Ну там, если посмотреть, не так уж много нового материала. Мне не скучно играть «Atom Heart Mother» — когда мы соединяем вместе духовые и хор, — потому что эта вещь звучит очень необычно. Она всегда получается такой удивительной из-за проблем с репетициями музыкантов, как если бы каждый из них швырял в стену свой комок глины и затем все мы смотрели бы, на что это похоже. К тому же влияет очень много других обстоятельств. Влияет то, как композиция смикширована, понимаешь? И мы работаем в доходящей до смешного ситуации, когда у нас в зале нет никого, кто бы микшировал звук. Смешно микшировать звук со сцены, когда необходимо сводить вместе духовые, хор и группу, но мы это делаем. Однако если бы мы работали по-другому, то затраты были бы чертовски высоки. Тем не менее я думаю, мы должны на них пойти. Сейчас я начинаю приходить к мысли, что нам нужно прекращать играть на уровне групп типа «Heath Robinson» — просто приходить, играть музыку, получать деньги и уходить домой. Мы не должны продолжать исполнять целую кучу старых номеров и кое-какие новые. Я думаю, мы и масса других групп сейчас могли бы повысить качество концертов. Причина того, почему у групп низкое качество концертов, кроется в деньгах; публика готова платить им за то, что они сейчас играют, поэтому они отправляются в турне по стране, исполняя все подряд. Возможно, они получают от этого удивительное наслаждение, каждый вечер общаясь с публикой, но я так не считаю. Это работа, чертовски хорошо оплачиваемая работа, способствующая росту популярности и так далее, но она становится механической. Завтра я отправляюсь на десятидневные гастроли — Франкфурт, Вена, Монтре, — но для чего я это делаю? Чтобы проповедовать евангелие, чтобы сделать людей счастливыми, играя им замечательную музыку? Нет, не для этого. Я отправляюсь, чтобы заработать денег, я еду, потому что попал в машину шоу-бизнеса, и таково большинство музыкантов.
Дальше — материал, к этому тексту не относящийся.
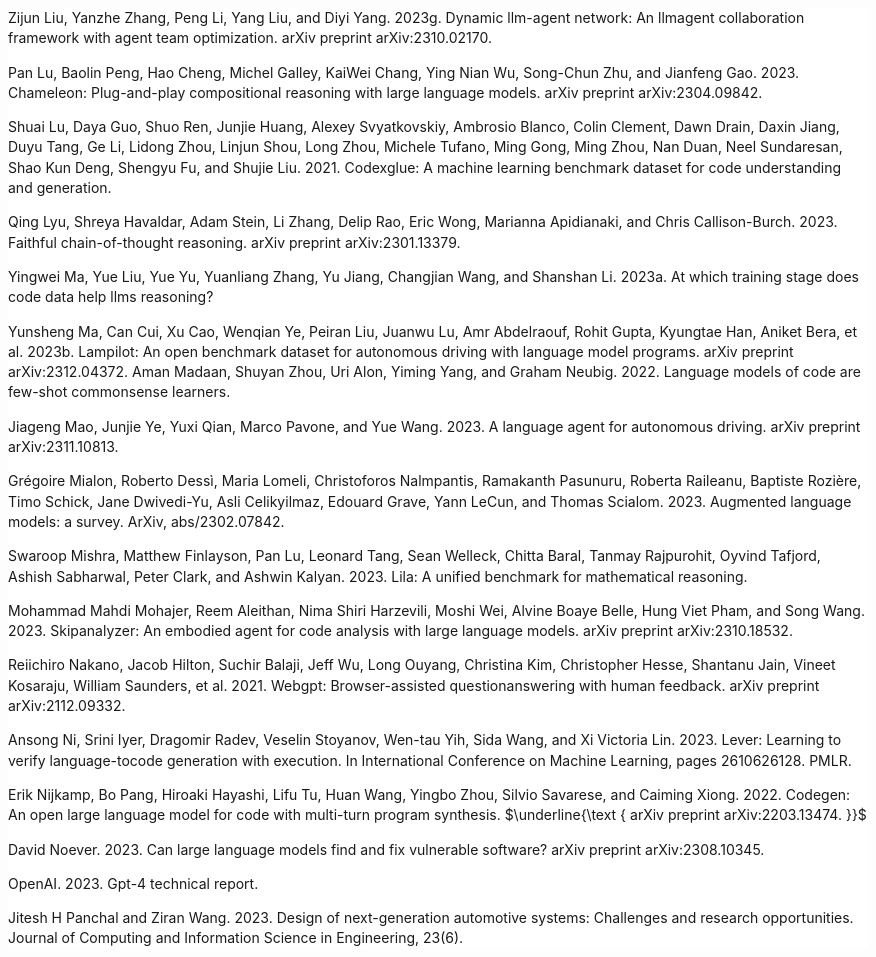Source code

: Zijun Liu, Yanzhe Zhang, Peng Li, Yang Liu, and Diyi Yang. 2023g. Dynamic llm-agent network: An llmagent collaboration framework with agent team optimization. arXiv preprint arXiv:2310.02170.

Pan Lu, Baolin Peng, Hao Cheng, Michel Galley, KaiWei Chang, Ying Nian Wu, Song-Chun Zhu, and Jianfeng Gao. 2023. Chameleon: Plug-and-play compositional reasoning with large language models. arXiv preprint arXiv:2304.09842.

Shuai Lu, Daya Guo, Shuo Ren, Junjie Huang, Alexey Svyatkovskiy, Ambrosio Blanco, Colin Clement, Dawn Drain, Daxin Jiang, Duyu Tang, Ge Li, Lidong Zhou, Linjun Shou, Long Zhou, Michele Tufano, Ming Gong, Ming Zhou, Nan Duan, Neel Sundaresan, Shao Kun Deng, Shengyu Fu, and Shujie Liu. 2021. Codexglue: A machine learning benchmark dataset for code understanding and generation.

Qing Lyu, Shreya Havaldar, Adam Stein, Li Zhang, Delip Rao, Eric Wong, Marianna Apidianaki, and Chris Callison-Burch. 2023. Faithful chain-of-thought reasoning. arXiv preprint arXiv:2301.13379.

Yingwei Ma, Yue Liu, Yue Yu, Yuanliang Zhang, Yu Jiang, Changjian Wang, and Shanshan Li. 2023a. At which training stage does code data help llms reasoning?

Yunsheng Ma, Can Cui, Xu Cao, Wenqian Ye, Peiran Liu, Juanwu Lu, Amr Abdelraouf, Rohit Gupta, Kyungtae Han, Aniket Bera, et al. 2023b. Lampilot: An open benchmark dataset for autonomous driving with language model programs. arXiv preprint arXiv:2312.04372.
Aman Madaan, Shuyan Zhou, Uri Alon, Yiming Yang, and Graham Neubig. 2022. Language models of code are few-shot commonsense learners.

Jiageng Mao, Junjie Ye, Yuxi Qian, Marco Pavone, and Yue Wang. 2023. A language agent for autonomous driving. arXiv preprint arXiv:2311.10813.

Grégoire Mialon, Roberto Dessì, Maria Lomeli, Christoforos Nalmpantis, Ramakanth Pasunuru, Roberta Raileanu, Baptiste Rozière, Timo Schick, Jane Dwivedi-Yu, Asli Celikyilmaz, Edouard Grave, Yann LeCun, and Thomas Scialom. 2023. Augmented language models: a survey. ArXiv, abs/2302.07842.

Swaroop Mishra, Matthew Finlayson, Pan Lu, Leonard Tang, Sean Welleck, Chitta Baral, Tanmay Rajpurohit, Oyvind Tafjord, Ashish Sabharwal, Peter Clark, and Ashwin Kalyan. 2023. Lila: A unified benchmark for mathematical reasoning.

Mohammad Mahdi Mohajer, Reem Aleithan, Nima Shiri Harzevili, Moshi Wei, Alvine Boaye Belle, Hung Viet Pham, and Song Wang. 2023. Skipanalyzer: An embodied agent for code analysis with large language models. arXiv preprint arXiv:2310.18532.

Reiichiro Nakano, Jacob Hilton, Suchir Balaji, Jeff Wu, Long Ouyang, Christina Kim, Christopher Hesse, Shantanu Jain, Vineet Kosaraju, William Saunders, et al. 2021. Webgpt: Browser-assisted questionanswering with human feedback. arXiv preprint arXiv:2112.09332.

Ansong Ni, Srini Iyer, Dragomir Radev, Veselin Stoyanov, Wen-tau Yih, Sida Wang, and Xi Victoria Lin. 2023. Lever: Learning to verify language-tocode generation with execution. In International Conference on Machine Learning, pages 2610626128. PMLR.

Erik Nijkamp, Bo Pang, Hiroaki Hayashi, Lifu Tu, Huan Wang, Yingbo Zhou, Silvio Savarese, and Caiming Xiong. 2022. Codegen: An open large language model for code with multi-turn program synthesis. $\underline{\text { arXiv preprint arXiv:2203.13474. }}$

David Noever. 2023. Can large language models find and fix vulnerable software? arXiv preprint arXiv:2308.10345.

OpenAI. 2023. Gpt-4 technical report.

Jitesh H Panchal and Ziran Wang. 2023. Design of next-generation automotive systems: Challenges and research opportunities. Journal of Computing and Information Science in Engineering, 23(6).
— Да, но кое-кто из нас старается бороться с этим. У меня два месяца был такой автомобиль, а теперь только «мини». Я думаю, в этих спортивных машинах кроется опасность. Это все очень-очень-очень сложно и трудно, и у нас в группе по поводу этого большие споры, поскольку я придерживаюсь социалистических принципов. Я сижу там и болтаю всякий вздор о том, как меня волнует то, что мы зарабатываем много денег, — а мы сейчас зарабатываем много денег. Я не чувствовал себя счастливым в «Ягуаре» класса «Е», потому что это мне кажется неправильным. Я имею в виду тех, кому нужны все эти четыре и две десятых литра, и большой сверкающий капот, и что там еще! Меня волнует… все это; я не бросаюсь отчаянно помогать людям и не раздаю все свои деньги кому попало, однако спор, который у нас постоянно идет, заключается в том, что ты не можешь разделять социалистические принципы и сочувствовать людям, которые менее благополучны, чем ты; ты не можешь искренне сочувствовать им, и ты не можешь искренне считать, что наша система плохо устроена, и хотеть, чтобы где-то существовала некая разновидность социалистической системы, и по-прежнему иметь пять тысяч долларов в банке, или сколько-то там, вот о чем мы все время спорим.
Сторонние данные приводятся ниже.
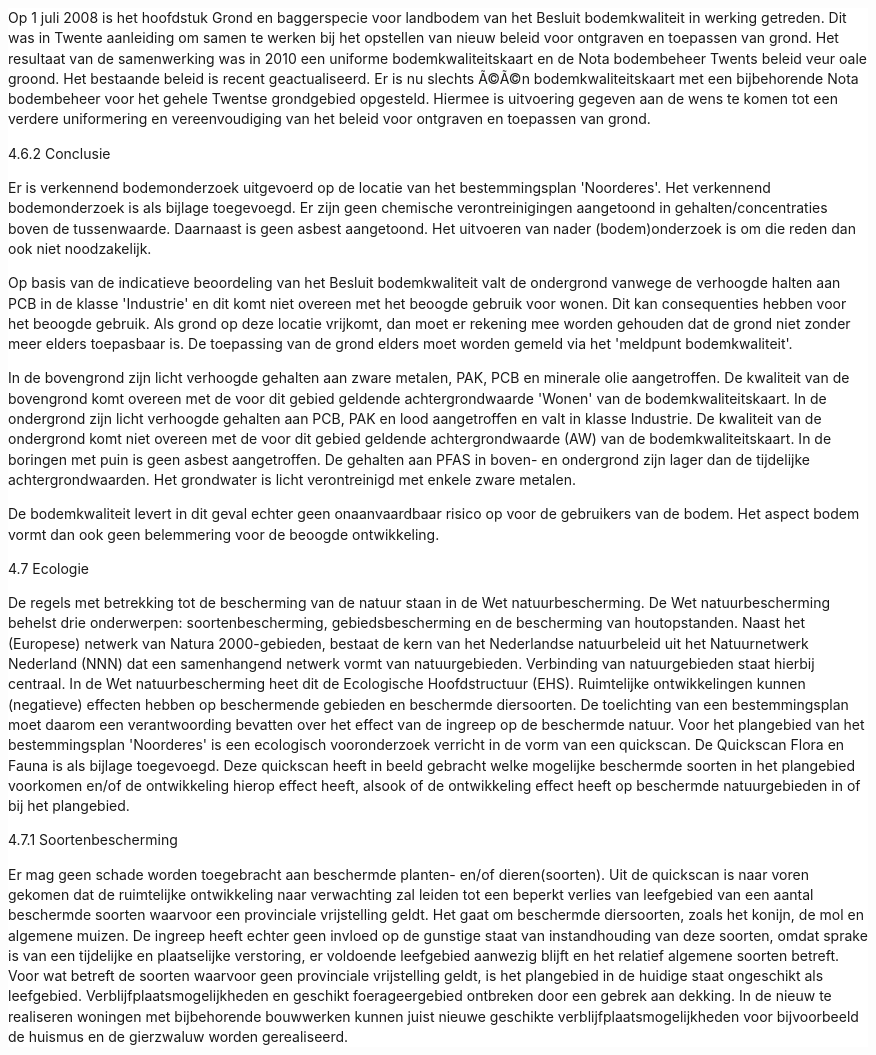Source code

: Op 1 juli 2008 is het hoofdstuk Grond en baggerspecie voor landbodem van het Besluit bodemkwaliteit in werking getreden. Dit was in Twente aanleiding om samen te werken bij het opstellen van nieuw beleid voor ontgraven en toepassen van grond. Het resultaat van de samenwerking was in 2010 een uniforme bodemkwaliteitskaart en de Nota bodembeheer Twents beleid veur oale groond. Het bestaande beleid is recent geactualiseerd. Er is nu slechts Ã©Ã©n bodemkwaliteitskaart met een bijbehorende Nota bodembeheer voor het gehele Twentse grondgebied opgesteld. Hiermee is uitvoering gegeven aan de wens te komen tot een verdere uniformering en vereenvoudiging van het beleid voor ontgraven en toepassen van grond.

4\.6\.2 Conclusie

Er is verkennend bodemonderzoek uitgevoerd op de locatie van het bestemmingsplan 'Noorderes'. Het verkennend bodemonderzoek is als bijlage toegevoegd. Er zijn geen chemische verontreinigingen aangetoond in gehalten/concentraties boven de tussenwaarde. Daarnaast is geen asbest aangetoond. Het uitvoeren van nader (bodem)onderzoek is om die reden dan ook niet noodzakelijk.

Op basis van de indicatieve beoordeling van het Besluit bodemkwaliteit valt de ondergrond vanwege de verhoogde halten aan PCB in de klasse 'Industrie' en dit komt niet overeen met het beoogde gebruik voor wonen. Dit kan consequenties hebben voor het beoogde gebruik. Als grond op deze locatie vrijkomt, dan moet er rekening mee worden gehouden dat de grond niet zonder meer elders toepasbaar is. De toepassing van de grond elders moet worden gemeld via het 'meldpunt bodemkwaliteit'.

In de bovengrond zijn licht verhoogde gehalten aan zware metalen, PAK, PCB en minerale olie aangetroffen. De kwaliteit van de bovengrond komt overeen met de voor dit gebied geldende achtergrondwaarde 'Wonen' van de bodemkwaliteitskaart. In de ondergrond zijn licht verhoogde gehalten aan PCB, PAK en lood aangetroffen en valt in klasse Industrie. De kwaliteit van de ondergrond komt niet overeen met de voor dit gebied geldende achtergrondwaarde (AW) van de bodemkwaliteitskaart. In de boringen met puin is geen asbest aangetroffen. De gehalten aan PFAS in boven\- en ondergrond zijn lager dan de tijdelijke achtergrondwaarden. Het grondwater is licht verontreinigd met enkele zware metalen.

De bodemkwaliteit levert in dit geval echter geen onaanvaardbaar risico op voor de gebruikers van de bodem. Het aspect bodem vormt dan ook geen belemmering voor de beoogde ontwikkeling.

4\.7 Ecologie

De regels met betrekking tot de bescherming van de natuur staan in de Wet natuurbescherming. De Wet natuurbescherming behelst drie onderwerpen: soortenbescherming, gebiedsbescherming en de bescherming van houtopstanden. Naast het (Europese) netwerk van Natura 2000\-gebieden, bestaat de kern van het Nederlandse natuurbeleid uit het Natuurnetwerk Nederland (NNN) dat een samenhangend netwerk vormt van natuurgebieden. Verbinding van natuurgebieden staat hierbij centraal. In de Wet natuurbescherming heet dit de Ecologische Hoofdstructuur (EHS). Ruimtelijke ontwikkelingen kunnen (negatieve) effecten hebben op beschermende gebieden en beschermde diersoorten. De toelichting van een bestemmingsplan moet daarom een verantwoording bevatten over het effect van de ingreep op de beschermde natuur. Voor het plangebied van het bestemmingsplan 'Noorderes' is een ecologisch vooronderzoek verricht in de vorm van een quickscan. De Quickscan Flora en Fauna is als bijlage toegevoegd. Deze quickscan heeft in beeld gebracht welke mogelijke beschermde soorten in het plangebied voorkomen en/of de ontwikkeling hierop effect heeft, alsook of de ontwikkeling effect heeft op beschermde natuurgebieden in of bij het plangebied.

4\.7\.1 Soortenbescherming

Er mag geen schade worden toegebracht aan beschermde planten\- en/of dieren(soorten). Uit de quickscan is naar voren gekomen dat de ruimtelijke ontwikkeling naar verwachting zal leiden tot een beperkt verlies van leefgebied van een aantal beschermde soorten waarvoor een provinciale vrijstelling geldt. Het gaat om beschermde diersoorten, zoals het konijn, de mol en algemene muizen. De ingreep heeft echter geen invloed op de gunstige staat van instandhouding van deze soorten, omdat sprake is van een tijdelijke en plaatselijke verstoring, er voldoende leefgebied aanwezig blijft en het relatief algemene soorten betreft. Voor wat betreft de soorten waarvoor geen provinciale vrijstelling geldt, is het plangebied in de huidige staat ongeschikt als leefgebied. Verblijfplaatsmogelijkheden en geschikt foerageergebied ontbreken door een gebrek aan dekking. In de nieuw te realiseren woningen met bijbehorende bouwwerken kunnen juist nieuwe geschikte verblijfplaatsmogelijkheden voor bijvoorbeeld de huismus en de gierzwaluw worden gerealiseerd.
— Потому что я такой же, как все остальные. Каждый человек, кроме Христа, Ганди и кое-кого еще, в определенной степени обладает инстинктом стяжательства. Трагедия этого явления в том, что оно сложнее наших представлений о нем. Возможно, мы рождаемся жадными. Если же нет, то тогда этот инстинкт навязывается нам системой, и к тому времени, когда мы вырастаем и начинаем покидать родной дом или получаем карманные деньги, мы уже приобретаем его в полной мере. Есть предположение — это только предположение, — что мы не рождаемся с ним и что в другой обстановке дети могли бы вырасти людьми, которые бы получали удовольствие от иных вещей. Но такое невозможно в нашей системе, поскольку мы измотаны жадностью окружающих.